STATED GOAL:
Answer these questions from the forum thread on morel hunting.
1. In which counties does the postscript's writer hunt?
2. For how many years has mlada33 hunted the same spots?
3. According to mlada33, what does a lot of snow normally lead to?

== QUOTED PASSAGE

P.S. I hunt in Huntington and Wabash Counties.


----------



## mlada33

Morelas, Yeah we def need more rain and the forecast isn't calling for it until next week.. Hopefully that little bit we got last night and this morning will make a few more pop before this weekend.. I hunt really close to the Grant/Wabash County line.. I've got some spots that my grandpa use to take me to when I was little.. I've literally hunted these spots my whole life (33 years) and they have never not produced.. I always find enough to share with my friends and family.. It's amazing how nature operates, constantly changing things while keeping everything the same.. I think this year is gonna be one of the best morel years we've had in a long time, a lot of snow normally equals a lot of morels come spring time..

====
== DATA LINES

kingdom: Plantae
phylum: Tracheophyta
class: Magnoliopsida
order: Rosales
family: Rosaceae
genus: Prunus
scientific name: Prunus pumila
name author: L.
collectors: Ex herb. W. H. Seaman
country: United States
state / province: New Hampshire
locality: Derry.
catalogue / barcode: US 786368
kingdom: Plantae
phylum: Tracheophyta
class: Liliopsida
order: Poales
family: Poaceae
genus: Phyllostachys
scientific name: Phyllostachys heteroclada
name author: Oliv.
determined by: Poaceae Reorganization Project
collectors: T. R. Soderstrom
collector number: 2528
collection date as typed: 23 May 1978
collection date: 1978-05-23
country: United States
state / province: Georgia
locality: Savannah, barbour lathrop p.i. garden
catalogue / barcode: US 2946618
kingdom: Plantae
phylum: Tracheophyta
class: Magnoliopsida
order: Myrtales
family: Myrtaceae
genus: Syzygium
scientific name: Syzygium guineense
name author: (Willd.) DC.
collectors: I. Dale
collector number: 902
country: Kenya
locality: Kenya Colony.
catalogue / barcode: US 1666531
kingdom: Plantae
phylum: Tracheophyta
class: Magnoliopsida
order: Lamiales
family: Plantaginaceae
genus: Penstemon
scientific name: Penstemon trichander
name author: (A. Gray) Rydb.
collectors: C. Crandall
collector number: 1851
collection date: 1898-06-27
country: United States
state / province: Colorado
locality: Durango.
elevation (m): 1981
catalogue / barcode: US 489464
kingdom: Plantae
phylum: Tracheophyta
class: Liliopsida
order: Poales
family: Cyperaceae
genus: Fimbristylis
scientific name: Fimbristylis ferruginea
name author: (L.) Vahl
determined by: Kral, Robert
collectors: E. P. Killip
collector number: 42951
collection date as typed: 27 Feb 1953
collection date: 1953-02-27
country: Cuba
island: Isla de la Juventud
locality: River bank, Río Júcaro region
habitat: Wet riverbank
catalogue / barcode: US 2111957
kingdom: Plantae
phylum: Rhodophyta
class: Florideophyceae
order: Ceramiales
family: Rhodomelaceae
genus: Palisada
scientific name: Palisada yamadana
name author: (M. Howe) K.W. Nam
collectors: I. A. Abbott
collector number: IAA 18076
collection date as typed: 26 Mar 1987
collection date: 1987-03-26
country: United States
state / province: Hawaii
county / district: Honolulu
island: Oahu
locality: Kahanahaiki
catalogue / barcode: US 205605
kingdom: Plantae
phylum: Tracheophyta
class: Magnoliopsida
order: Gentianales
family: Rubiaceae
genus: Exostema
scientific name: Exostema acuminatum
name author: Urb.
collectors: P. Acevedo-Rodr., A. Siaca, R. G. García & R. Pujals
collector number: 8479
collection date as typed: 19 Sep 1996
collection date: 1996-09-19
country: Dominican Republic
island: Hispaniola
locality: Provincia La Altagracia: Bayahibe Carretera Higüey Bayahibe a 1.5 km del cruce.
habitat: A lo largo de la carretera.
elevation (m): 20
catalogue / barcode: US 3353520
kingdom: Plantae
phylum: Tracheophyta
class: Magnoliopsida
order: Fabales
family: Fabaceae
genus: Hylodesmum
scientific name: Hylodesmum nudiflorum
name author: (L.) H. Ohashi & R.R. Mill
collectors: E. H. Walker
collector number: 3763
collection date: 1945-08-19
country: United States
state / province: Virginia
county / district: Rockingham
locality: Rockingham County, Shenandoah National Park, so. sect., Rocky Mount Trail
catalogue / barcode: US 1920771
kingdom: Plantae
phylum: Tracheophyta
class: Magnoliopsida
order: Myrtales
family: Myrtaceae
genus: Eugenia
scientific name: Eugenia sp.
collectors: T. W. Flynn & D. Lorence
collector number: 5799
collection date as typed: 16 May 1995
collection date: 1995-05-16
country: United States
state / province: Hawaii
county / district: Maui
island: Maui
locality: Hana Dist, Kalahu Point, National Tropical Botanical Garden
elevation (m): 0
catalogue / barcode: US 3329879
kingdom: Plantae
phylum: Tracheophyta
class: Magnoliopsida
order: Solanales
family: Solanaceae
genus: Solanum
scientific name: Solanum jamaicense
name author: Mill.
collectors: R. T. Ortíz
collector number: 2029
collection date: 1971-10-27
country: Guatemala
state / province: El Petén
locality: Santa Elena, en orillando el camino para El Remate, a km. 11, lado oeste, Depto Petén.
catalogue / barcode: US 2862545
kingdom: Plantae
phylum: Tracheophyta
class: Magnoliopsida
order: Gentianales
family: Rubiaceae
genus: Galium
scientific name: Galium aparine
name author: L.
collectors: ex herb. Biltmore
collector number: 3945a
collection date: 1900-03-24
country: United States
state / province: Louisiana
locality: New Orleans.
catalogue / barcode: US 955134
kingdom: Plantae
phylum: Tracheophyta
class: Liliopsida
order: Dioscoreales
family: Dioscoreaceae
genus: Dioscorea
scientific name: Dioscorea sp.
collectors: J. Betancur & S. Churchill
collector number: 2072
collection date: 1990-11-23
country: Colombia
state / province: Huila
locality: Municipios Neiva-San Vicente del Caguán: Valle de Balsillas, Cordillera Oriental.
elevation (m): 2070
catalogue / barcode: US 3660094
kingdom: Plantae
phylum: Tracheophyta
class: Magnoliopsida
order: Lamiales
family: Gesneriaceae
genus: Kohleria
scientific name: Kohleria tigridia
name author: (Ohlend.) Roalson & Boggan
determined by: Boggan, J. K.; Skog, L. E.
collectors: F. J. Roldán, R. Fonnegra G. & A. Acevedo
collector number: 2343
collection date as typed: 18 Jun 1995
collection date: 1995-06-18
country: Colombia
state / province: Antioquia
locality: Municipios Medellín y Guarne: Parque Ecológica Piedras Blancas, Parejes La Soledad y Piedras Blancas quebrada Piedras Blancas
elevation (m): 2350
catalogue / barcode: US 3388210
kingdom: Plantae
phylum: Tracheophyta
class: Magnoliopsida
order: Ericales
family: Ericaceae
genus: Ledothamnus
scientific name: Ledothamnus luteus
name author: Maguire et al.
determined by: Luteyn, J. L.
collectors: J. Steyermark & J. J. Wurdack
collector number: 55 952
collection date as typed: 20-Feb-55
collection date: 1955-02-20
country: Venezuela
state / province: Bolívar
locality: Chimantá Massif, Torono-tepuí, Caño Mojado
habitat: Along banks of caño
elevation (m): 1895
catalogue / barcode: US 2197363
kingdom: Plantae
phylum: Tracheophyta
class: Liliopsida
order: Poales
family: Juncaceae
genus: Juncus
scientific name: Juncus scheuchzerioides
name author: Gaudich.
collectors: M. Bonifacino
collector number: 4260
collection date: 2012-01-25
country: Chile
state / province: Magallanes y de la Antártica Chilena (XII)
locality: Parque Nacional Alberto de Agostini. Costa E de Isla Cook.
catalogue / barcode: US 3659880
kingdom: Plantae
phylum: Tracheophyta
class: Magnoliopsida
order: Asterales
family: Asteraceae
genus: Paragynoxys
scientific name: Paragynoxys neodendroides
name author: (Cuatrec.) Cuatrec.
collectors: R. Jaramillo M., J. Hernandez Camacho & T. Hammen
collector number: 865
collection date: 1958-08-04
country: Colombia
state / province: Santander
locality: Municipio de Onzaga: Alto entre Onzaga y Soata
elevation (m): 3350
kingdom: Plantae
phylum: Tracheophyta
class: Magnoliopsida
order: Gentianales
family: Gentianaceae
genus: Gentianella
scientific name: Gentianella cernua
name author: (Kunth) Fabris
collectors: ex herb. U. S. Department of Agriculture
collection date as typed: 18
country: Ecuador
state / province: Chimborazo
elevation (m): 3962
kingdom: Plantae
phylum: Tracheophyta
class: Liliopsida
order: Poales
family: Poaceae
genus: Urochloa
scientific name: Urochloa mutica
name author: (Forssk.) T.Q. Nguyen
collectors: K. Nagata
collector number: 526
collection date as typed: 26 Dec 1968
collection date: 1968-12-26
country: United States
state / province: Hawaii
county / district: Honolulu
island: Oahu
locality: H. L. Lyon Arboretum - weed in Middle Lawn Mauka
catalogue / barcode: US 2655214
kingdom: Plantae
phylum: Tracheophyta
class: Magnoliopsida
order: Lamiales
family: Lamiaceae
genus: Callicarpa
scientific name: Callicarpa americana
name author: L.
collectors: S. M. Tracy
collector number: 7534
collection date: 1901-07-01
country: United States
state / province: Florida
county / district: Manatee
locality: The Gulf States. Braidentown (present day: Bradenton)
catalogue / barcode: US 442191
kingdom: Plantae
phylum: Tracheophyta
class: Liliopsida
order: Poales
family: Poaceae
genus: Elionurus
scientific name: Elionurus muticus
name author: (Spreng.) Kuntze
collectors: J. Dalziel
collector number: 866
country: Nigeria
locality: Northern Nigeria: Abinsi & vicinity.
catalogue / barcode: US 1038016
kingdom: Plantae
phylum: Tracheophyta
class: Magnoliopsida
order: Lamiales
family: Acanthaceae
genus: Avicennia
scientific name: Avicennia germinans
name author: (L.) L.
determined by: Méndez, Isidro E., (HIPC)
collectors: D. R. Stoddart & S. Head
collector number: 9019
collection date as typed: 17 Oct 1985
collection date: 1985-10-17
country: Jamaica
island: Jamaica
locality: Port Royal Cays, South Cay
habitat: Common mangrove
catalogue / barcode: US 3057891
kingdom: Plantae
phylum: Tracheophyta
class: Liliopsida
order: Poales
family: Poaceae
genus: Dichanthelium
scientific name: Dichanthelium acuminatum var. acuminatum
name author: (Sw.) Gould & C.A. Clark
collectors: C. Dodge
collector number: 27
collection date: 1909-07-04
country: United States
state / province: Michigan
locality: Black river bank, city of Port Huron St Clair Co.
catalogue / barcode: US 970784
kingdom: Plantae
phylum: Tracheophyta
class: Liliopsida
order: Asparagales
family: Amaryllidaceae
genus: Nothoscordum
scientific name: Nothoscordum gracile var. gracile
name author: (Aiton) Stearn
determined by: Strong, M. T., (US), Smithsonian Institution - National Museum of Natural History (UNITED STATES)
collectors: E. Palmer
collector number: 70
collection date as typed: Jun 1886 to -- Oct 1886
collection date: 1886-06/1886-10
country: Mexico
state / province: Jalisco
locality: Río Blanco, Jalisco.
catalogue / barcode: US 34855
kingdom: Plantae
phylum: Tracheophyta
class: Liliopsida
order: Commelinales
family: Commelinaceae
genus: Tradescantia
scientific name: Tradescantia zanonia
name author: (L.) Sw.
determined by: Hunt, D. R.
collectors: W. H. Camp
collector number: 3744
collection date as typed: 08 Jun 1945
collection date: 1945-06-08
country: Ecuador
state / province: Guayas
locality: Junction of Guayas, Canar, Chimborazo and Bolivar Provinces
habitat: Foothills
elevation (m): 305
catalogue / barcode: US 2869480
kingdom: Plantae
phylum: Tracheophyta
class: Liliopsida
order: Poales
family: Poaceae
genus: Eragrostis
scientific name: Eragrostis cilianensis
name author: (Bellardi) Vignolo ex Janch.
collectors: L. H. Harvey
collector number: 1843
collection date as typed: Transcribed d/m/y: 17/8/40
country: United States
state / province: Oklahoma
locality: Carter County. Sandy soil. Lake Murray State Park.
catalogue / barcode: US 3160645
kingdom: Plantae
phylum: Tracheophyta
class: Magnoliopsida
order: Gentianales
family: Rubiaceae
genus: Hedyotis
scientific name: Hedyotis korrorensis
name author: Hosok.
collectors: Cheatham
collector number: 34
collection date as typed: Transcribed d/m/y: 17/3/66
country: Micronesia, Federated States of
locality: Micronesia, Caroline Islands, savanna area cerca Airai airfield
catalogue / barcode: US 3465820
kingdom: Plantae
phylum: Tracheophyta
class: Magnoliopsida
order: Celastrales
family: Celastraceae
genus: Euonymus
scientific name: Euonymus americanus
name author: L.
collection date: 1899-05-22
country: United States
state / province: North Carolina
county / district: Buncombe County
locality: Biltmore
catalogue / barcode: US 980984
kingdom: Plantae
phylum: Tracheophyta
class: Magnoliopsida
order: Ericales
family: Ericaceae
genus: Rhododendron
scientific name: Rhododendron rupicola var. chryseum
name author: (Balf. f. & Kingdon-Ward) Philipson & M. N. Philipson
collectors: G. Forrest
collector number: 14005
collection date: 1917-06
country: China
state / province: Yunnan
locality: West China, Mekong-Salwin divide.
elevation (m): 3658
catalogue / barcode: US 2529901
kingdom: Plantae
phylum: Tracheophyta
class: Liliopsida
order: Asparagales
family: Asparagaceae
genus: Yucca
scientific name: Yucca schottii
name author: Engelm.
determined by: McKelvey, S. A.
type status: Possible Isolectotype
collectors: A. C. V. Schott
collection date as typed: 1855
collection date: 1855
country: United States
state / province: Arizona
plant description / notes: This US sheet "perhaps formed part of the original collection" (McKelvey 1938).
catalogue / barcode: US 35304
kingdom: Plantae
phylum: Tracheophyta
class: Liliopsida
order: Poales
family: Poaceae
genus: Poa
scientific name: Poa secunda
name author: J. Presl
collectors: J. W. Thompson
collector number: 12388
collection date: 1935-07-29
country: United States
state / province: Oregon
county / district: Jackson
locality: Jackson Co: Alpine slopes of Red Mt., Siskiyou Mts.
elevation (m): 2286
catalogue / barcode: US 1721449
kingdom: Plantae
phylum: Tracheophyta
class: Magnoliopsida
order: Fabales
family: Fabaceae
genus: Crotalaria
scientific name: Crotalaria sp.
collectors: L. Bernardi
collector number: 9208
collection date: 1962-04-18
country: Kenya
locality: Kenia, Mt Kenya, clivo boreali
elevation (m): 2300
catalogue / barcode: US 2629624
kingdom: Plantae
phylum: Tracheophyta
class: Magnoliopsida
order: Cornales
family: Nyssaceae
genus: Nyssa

====

RESPONSE:
1. Huntington and Wabash Counties.
2. 33 years.
3. A lot of morels in the spring.